Guest Access Exploitation
The third intrusion path involves exploiting misconfigured guest access to Salesforce Experience Cloud sites. Attackers targeted Aura endpoints, the framework behind these public-facing sites, and used misconfigured guest user permissions to access Aura functionality without proper authentication. By leveraging cursor-based pagination through the GraphQL Aura controller, attackers could retrieve data far exceeding the intended limits of the guest role, effectively extracting extensive information left exposed by weak access controls.
This threat vector highlights a critical oversight in managing public-facing Salesforce resources. The lack of robust authentication and authorization for guest users allowed attackers to bypass security measures, demonstrating that even seemingly minor configuration errors can lead to significant data breaches. The research emphasizes the need for stringent review and lockdown of guest user permissions on Experience Cloud sites.
Microsoft and Salesforce Enhance Salesforce Security Tools
In response to these findings, Microsoft has collaborated with Salesforce to introduce new detection and governance tooling. These enhancements are integrated into Microsoft Defender for Cloud Apps and aim to provide better visibility into the activity of connected applications. For organizations utilizing Salesforce Shield Event Monitoring, an upgraded connector now supports near real-time detection by onboarding the Real-Time Event Monitoring framework. This provides crucial context, tying activity directly to specific app identities, granted OAuth scopes, and session details.

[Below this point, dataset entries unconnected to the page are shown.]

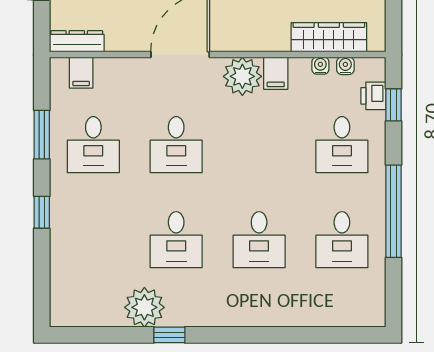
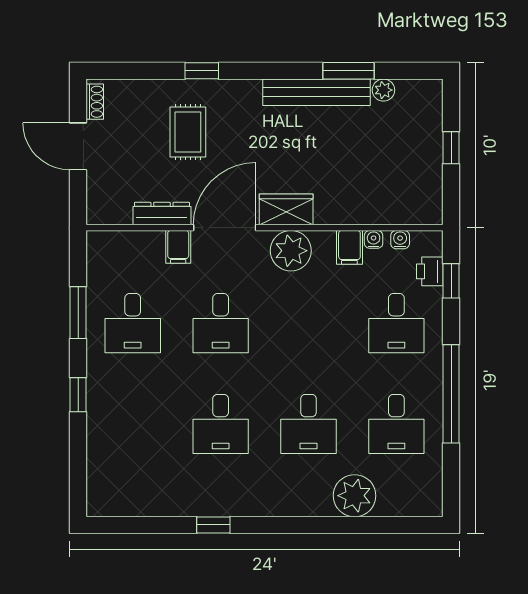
wardrobe: (329, 37) -> (286, 209), moved, width x0.67
dresser: (77, 41) -> (162, 214), moved
filing cabinet: (81, 73) -> (178, 247), moved
filing cabinet: (276, 73) -> (349, 247), moved
plant: (144, 307) -> (355, 496), moved

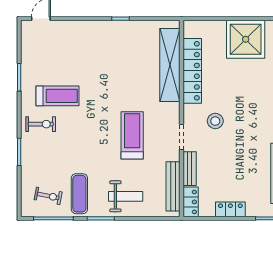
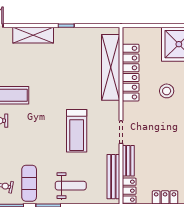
shelving: (84, 29) -> (33, 35), added
stool: (215, 121) -> (167, 91), moved
treadmill: (132, 135) -> (77, 131), turned 180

Beyond detection, Microsoft has also rolled out posture and governance features for connected OAuth apps. These include identifying highly privileged apps with elevated scopes, surfacing unused applications that retain live permissions, and assigning a risk score to each app. This allows security teams to proactively address over-permissioned and forgotten integrations before they can be exploited. The ultimate goal is to shrink the OAuth attack surface and enhance overall Salesforce security.
Microsoft’s guidance for organizations recommends connecting Salesforce instances to Defender for Cloud Apps for enhanced telemetry, ensuring Salesforce event logs are enabled and actively monitored, and reinforcing the lockdown of Experience Cloud guest user access. The enduring advice is to maintain an inventory of connected applications, revoke unused ones, limit the privileges of active applications to the minimum necessary, and be prepared to rotate tokens promptly if suspicious activity is detected. The pervasive issue across these attack paths is that the identity controls built over the last decade primarily focus on human logins, often leaving the service accounts and OAuth applications that handle critical data operations in a less scrutinized state.
The Hacker News has reached out to Microsoft for further details on its attribution of the actors behind these campaigns and will update this story with any response.